--- About this exercise ---
Copy out the lines starting at the line that contains "Доставка по городу Чебоксары и Новочебок" and ending at the line that contains "После доставки мы вас уведомим и вышлем", including both of those lines. Reproduce each line verbatim.

Rows excerpted from a collection
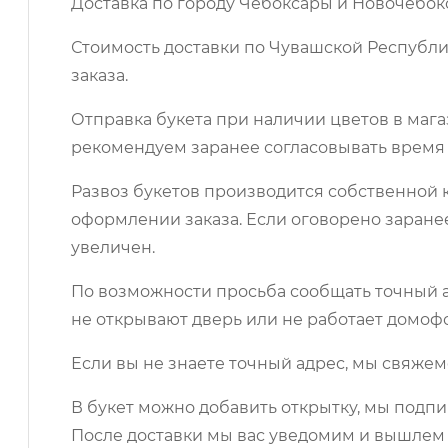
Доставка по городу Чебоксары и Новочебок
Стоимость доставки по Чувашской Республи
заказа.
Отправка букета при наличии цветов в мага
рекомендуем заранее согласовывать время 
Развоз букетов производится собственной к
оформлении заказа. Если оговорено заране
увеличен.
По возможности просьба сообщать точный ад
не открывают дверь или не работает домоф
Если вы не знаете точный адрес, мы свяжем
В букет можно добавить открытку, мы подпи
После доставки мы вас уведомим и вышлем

...

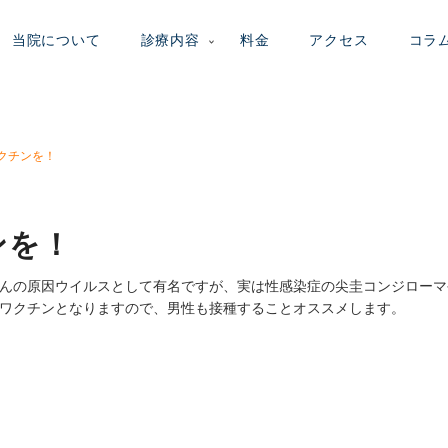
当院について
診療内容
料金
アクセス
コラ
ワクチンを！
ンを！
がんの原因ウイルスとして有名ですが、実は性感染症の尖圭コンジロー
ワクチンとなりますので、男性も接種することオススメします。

--- Solution ---
Доставка по городу Чебоксары и Новочебок
Стоимость доставки по Чувашской Республи
заказа.
Отправка букета при наличии цветов в мага
рекомендуем заранее согласовывать время 
Развоз букетов производится собственной к
оформлении заказа. Если оговорено заране
увеличен.
По возможности просьба сообщать точный ад
не открывают дверь или не работает домоф
Если вы не знаете точный адрес, мы свяжем
В букет можно добавить открытку, мы подпи
После доставки мы вас уведомим и вышлем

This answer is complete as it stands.